8. Oregon State--Oregon State doesn't return much in terms of experience at the tight end position, but the Beavers do have a slew of young players competing for opportunities in 2017. Junior Noah Togiai has five career starts at the position and caught four passes last season, but his campaign was derailed by a serious knee injury he suffered in September. Togiai will battle with three redshirt freshmen including Tuli Wily-Matagi for the right to keep the starting job. 

9. Colorado-- Colorado's top returning player at the tight end position is George Frazier, who is actually listed as a fullback but plays tight end in some of the Buffaloes' offensive sets. Though Frazier isn't a receiving threat at the position, he's a sound blocker and an excellent leader who has already been named a team captain for the second straight season. Frazier is complemented by Dylan Keeney, who caught one pass for eight yards last season.

10. Cal-- Under former head coach Sonny Dykes, the Bears didn't use a tight end in a traditional manner, but instead used 5-foot-11, 300-pound Malik McMorris as a fullback. The transition to new offensive coordinator Beau Baldwin will surely change how the Bears deploy their tight ends, but McMorris was fun to watch and effective in his old role. Baldwin's presence could lead the way for J.D. Hinnant and Kyle Wells to take on larger roles. 

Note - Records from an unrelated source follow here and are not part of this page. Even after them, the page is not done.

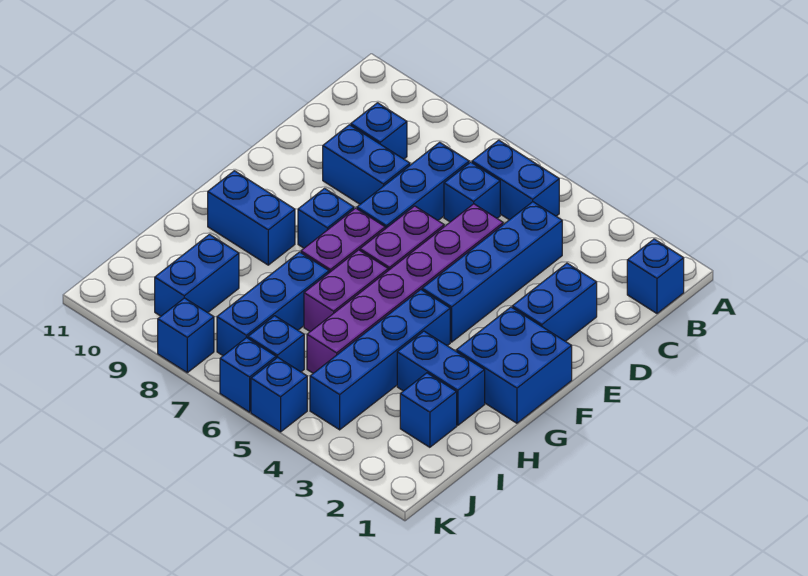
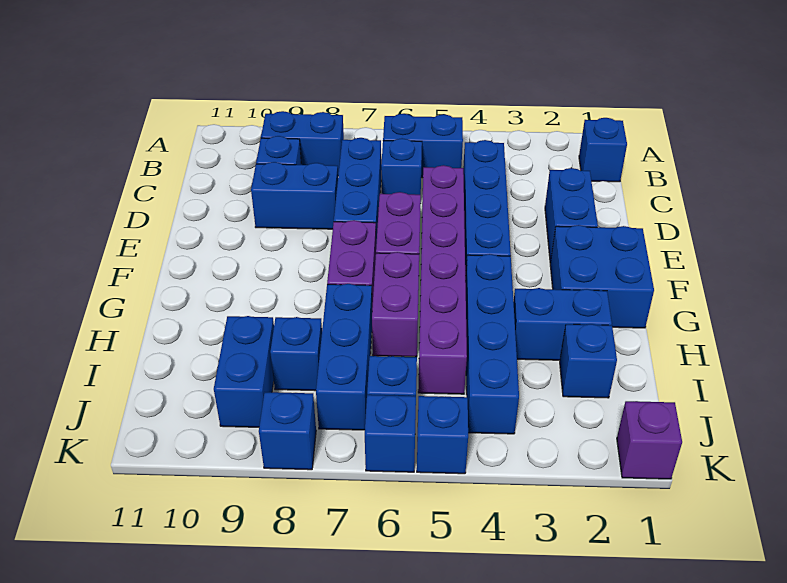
blue 1x1 brick [298,188,354,248] -> blue 1x1 brick moved to [270,317,322,391]
blue 1x2 brick [208,171,295,265] -> blue 1x2 brick moved to [261,111,344,175]
none -> purple 1x1 brick [617,401,682,479]

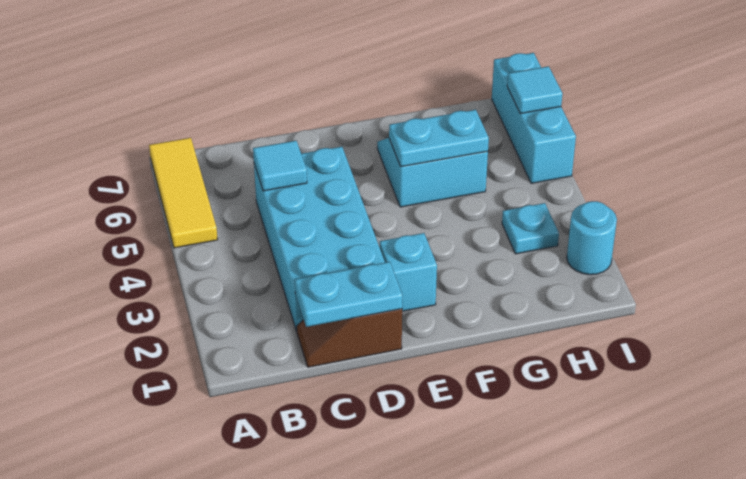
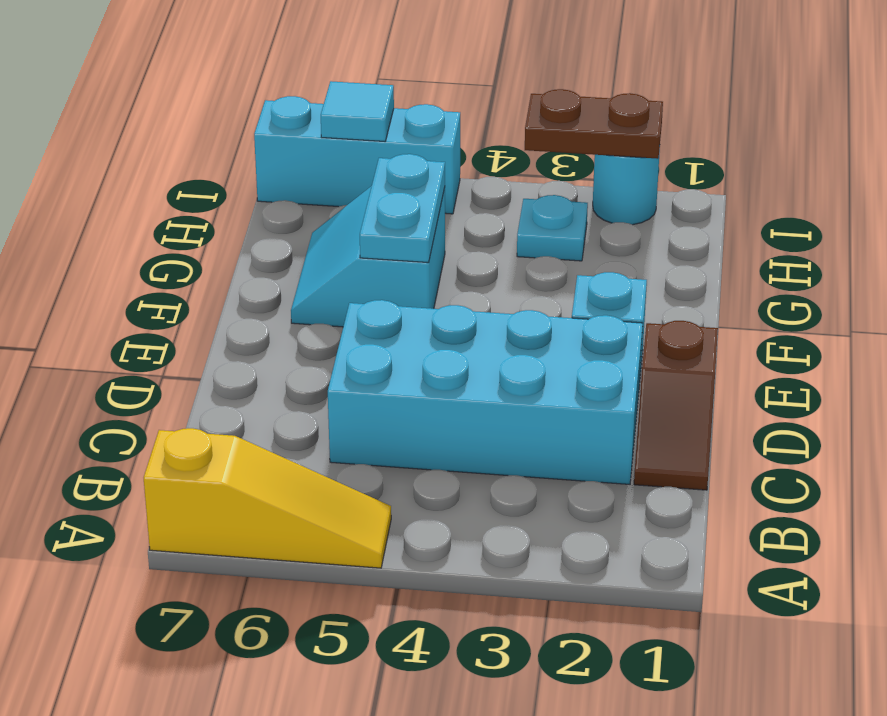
yellow 1x3 tile [149,138,218,248] -> yellow 1x3 slope [144,428,391,568]
cyan 1x2 plate [295,262,402,327] -> none
cyan 1x1 tile [253,141,307,191] -> none
none -> brown 1x2 plate [525,89,663,159]

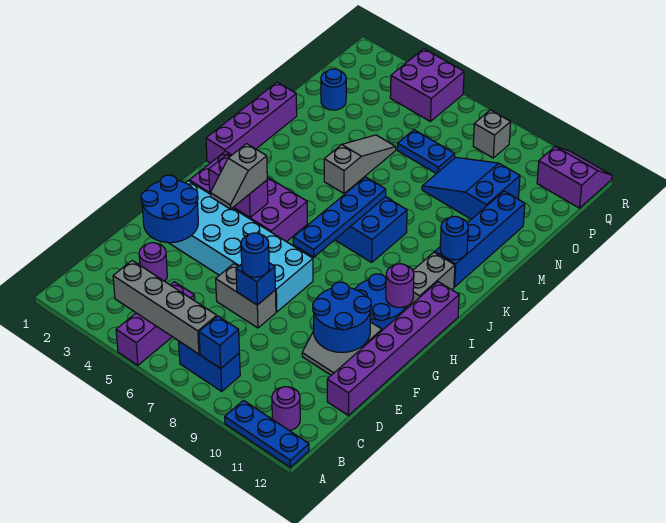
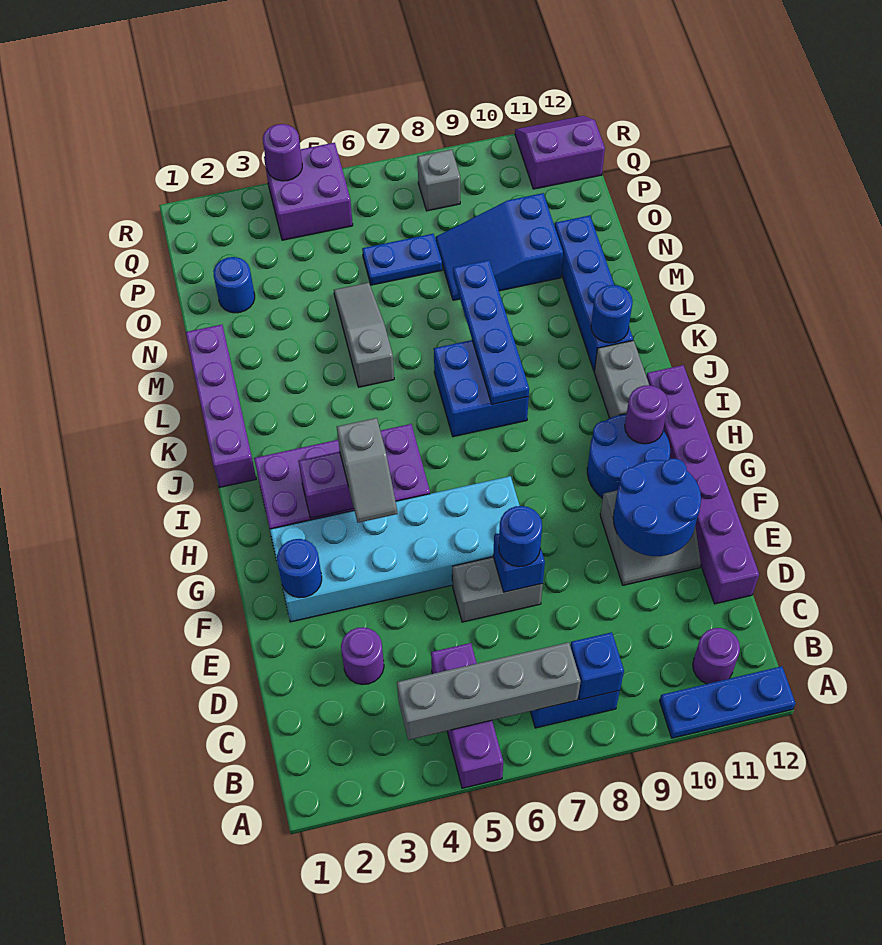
blue 2x2 round brick [141,175,198,243] -> blue 1x1 round brick [277,539,322,598]
blue 1x4 plate [293,177,386,257] -> blue 1x4 plate moved to [453,260,529,404]
none -> purple 1x1 round brick [263,124,302,181]

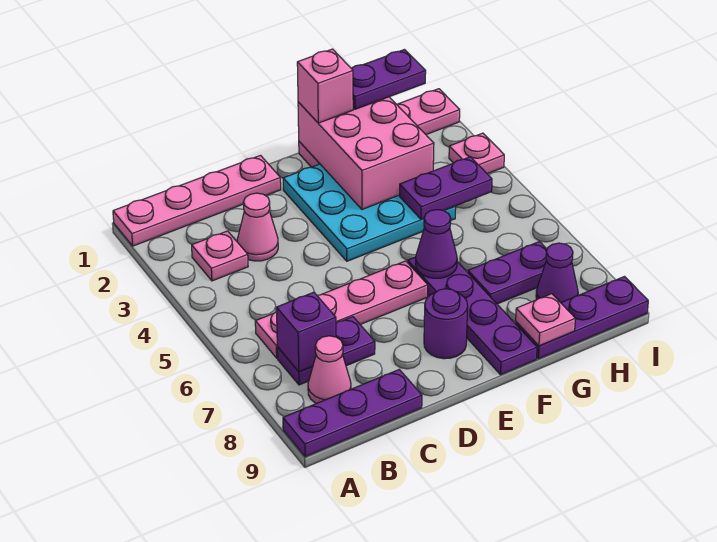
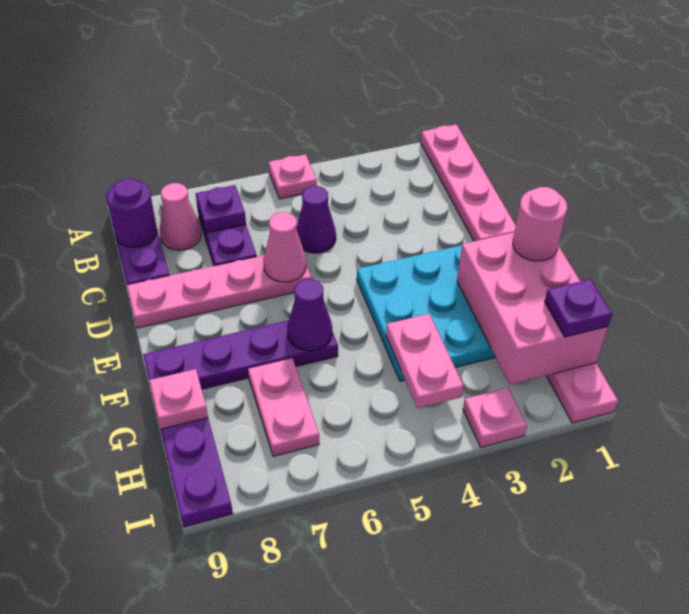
pink 1x1 plate [192,231,248,281] -> pink 1x1 plate moved to [269,154,317,199]
pink 1x4 plate [255,261,428,358] -> pink 1x4 plate turned to [127,255,312,328]
purple 1x1 brick [276,292,336,372] -> purple 1x1 plate [195,185,246,233]
pink 1x1 cone [237,193,278,261] -> pink 1x1 cone moved to [263,212,306,282]
purple 1x1 round brick [424,289,468,359] -> purple 1x1 round brick moved to [107,179,157,247]
pink 2x3 brick [298,97,434,209] -> pink 2x3 brick turned to [457,232,608,385]
pink 1x1 brick [297,49,353,123] -> pink 1x1 round brick [513,187,567,261]
purple 1x2 plate [351,50,426,109] -> purple 1x1 plate [545,279,612,337]
purple 1x2 plate [400,157,492,219] -> pink 1x2 plate [386,314,464,408]
purple 1x2 plate [468,242,547,304] -> pink 1x2 plate [248,358,319,456]
purple 1x1 cone [536,243,578,303] -> purple 1x1 cone moved to [297,186,336,253]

11. Oregon-- The cupboard is bare for the Ducks at the tight end position, as Oregon loses Pharaoh Brown, Johnny Mundt, and Evan Baylis, the top three players from its 2016 unit. The Ducks will likely call upon either Jacob Breeland or Cam McCormick to step into a starting role, but Oregon is essentially starting from scratch.

12. Washington State-- The folks in Pullman actually don't know what a tight end is. Head coach Mike Leach's Air Raid offense does not use tight ends, and therefore, the Cougars' roster does not include any tight ends. Had Washington State been listed 11th in our rankings, it would have been a very bad sign for another team.